Music · On my radio

Robert Plant, transcribed

Last month, writing about Led Zeppelin, I mentioned my radio highlight of recent months, Robert Plant talking about Elvis Presley on the Chris Evans Breakfast Show on BBC Radio 2. The show was available on the iPlayer until 11 November and I wrote, “If I’m organized enough I’ll transcribe the audio so that you can at least read it after 11 November, but in the meantime have a listen for yourself”.

I woke at 7am on Sunday (12 November) aware that I had not been organized enough and had not transcribed the words from the show. Fortunately they were available for an hour or two longer. I recorded them from my laptop onto a Mini Disc and have spent rather longer than anticipated transcribing them, with a combination of dictation and one-handed typing (as outlined in Blog Posts from yesterday and the day before). In case you missed them here they are, beginning with Plant’s answer to Natalie Dormer’s question about who he would most like to have worked with, including those “who have passed”. It’s not the same as hearing the words spoken out loud but unless the BBC broadcasts this segment in some other format, it’s the best I can offer.

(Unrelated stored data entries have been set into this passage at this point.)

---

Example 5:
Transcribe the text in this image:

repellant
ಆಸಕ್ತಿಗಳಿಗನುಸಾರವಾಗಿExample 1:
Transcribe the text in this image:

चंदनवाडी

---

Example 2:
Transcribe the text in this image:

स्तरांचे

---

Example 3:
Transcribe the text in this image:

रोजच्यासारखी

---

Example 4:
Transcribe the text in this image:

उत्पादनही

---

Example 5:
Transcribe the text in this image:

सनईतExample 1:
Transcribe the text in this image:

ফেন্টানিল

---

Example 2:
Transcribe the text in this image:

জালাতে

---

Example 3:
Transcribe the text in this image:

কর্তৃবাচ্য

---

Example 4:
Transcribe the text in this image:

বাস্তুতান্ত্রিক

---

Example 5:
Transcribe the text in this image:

Robert Plant: Well you know when I was a kid my hero vocally, and with expression in vocals, was Elvis. Now you know the thing is there is a cut-off point when he started making records, I think when Leiber and Stoller stopped writing great songs, and he’d finished the – some of the movies are really cheesy but he got to a point where the songs ran out. And at that point somebody should’ve taken over and I’d love to have been able to get in there and play him some really far-out stuff and keep that fire burning because he was such a passionate guy, and he was so talented. And when the songs went away he started touring and sending himself up and all that stuff, I saw him quite a lot, and I thought, man, this guy has got so much more to do and to have and so rather than sing I’d like to have actually produced him.

Natalie Dormer: Robert Plant and Elvis Presley …

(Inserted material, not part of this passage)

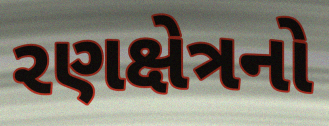
રણક્ષેત્રનોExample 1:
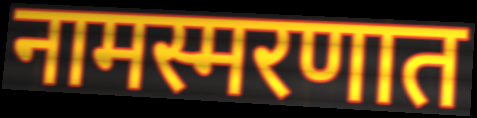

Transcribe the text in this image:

नामस्मरणात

Chris Evans: Didn’t you once get stuck in a room with him for a few hours? Tell us about that.

RP: Well we had the same agent in America and we were selling tickets faster than he was and he wanted to know who – because in a goldfish bowl, which we can all end up in, you don’t really ever, you’re not too familiar with what’s going on but you know somebody else is doing big business. And then he heard that we were into the same music as him, all the Mississippi Delta blues and the stuff around Memphis, so he invited us to a show and we ended up in the hotel with him afterwards. And it was a spectacularly funny and fantastic evening because he was so full of charm, and he’d got a wicked sense of humour. He had this big suite in the hotel opposite the LA Forum and it was empty and then it filled slowly with as many amazing-looking Sandra Dee impersonators as you could ever see – everybody looked like Gina Lollobrigida’s sister. When the room was almost full of all [those] ladies, and Led Zeppelin, the door at the end opened and in came Elvis swinging his hips round all the furniture just, it was like, you could not believe how slinky this guy was and all the time his eyes were twinkling because he was having a laugh, you know, and we talked and talked it was really good you know because inside the goldmine it can either be hell or heaven and he was such a good guy and, um – Am I going on too much?

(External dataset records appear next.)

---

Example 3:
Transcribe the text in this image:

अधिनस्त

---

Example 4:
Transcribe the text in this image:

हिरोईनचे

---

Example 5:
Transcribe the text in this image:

CE: You’re telling a story about meeting Elvis Presley, no you carry on it’s fine, no, actually no you’re right [joking] gotta move on … here’s the travel.

RP: [That was a, that was certainly a journey] He said to us, “What do you do before the shows?” and we didn’t tell them everything but a lot of it and he said, “Do you ever sound check?” And Jimmy Page said, “Well, when we do the singer only wants to sing your songs” and he said, “Which one do you like to sing?” And I said [singing], “Treat me like a fool treat me mean and cruel but,” you know, all that stuff. So he goes, “Uh-Huh” [Elvis voice, everyone laughs]. And we come to leave and I’m in the corridor walking down to the lift and he suddenly swings round the door-frame and stands there like a gun-slinger and starts singing, to me, so the two of us are pub-singers, you know, we really are in the back of Dudley somewhere doing an Elvis together at each other, it was so funny.

CE: Is that top 5, top 3 or is that THE moment for you?

RP: Well, you know, I’ve seen some great singers, really, really good singers, but the great thing about all that was he was such a good guy … really good guy.

CE: Excellent, what a story, that’s the end of that … shall we all pack up and go home? Okay, that was show business, it was good wasn’t it? It was good for a while, then Robert Plant came in and blew us all away one day and we all …

RP: But he got screwed by his own, you know, I mean, everybody around him, nobody wanted to shake the money tree, and so he never got the stimulus that he was deserving, and … that’s a shame.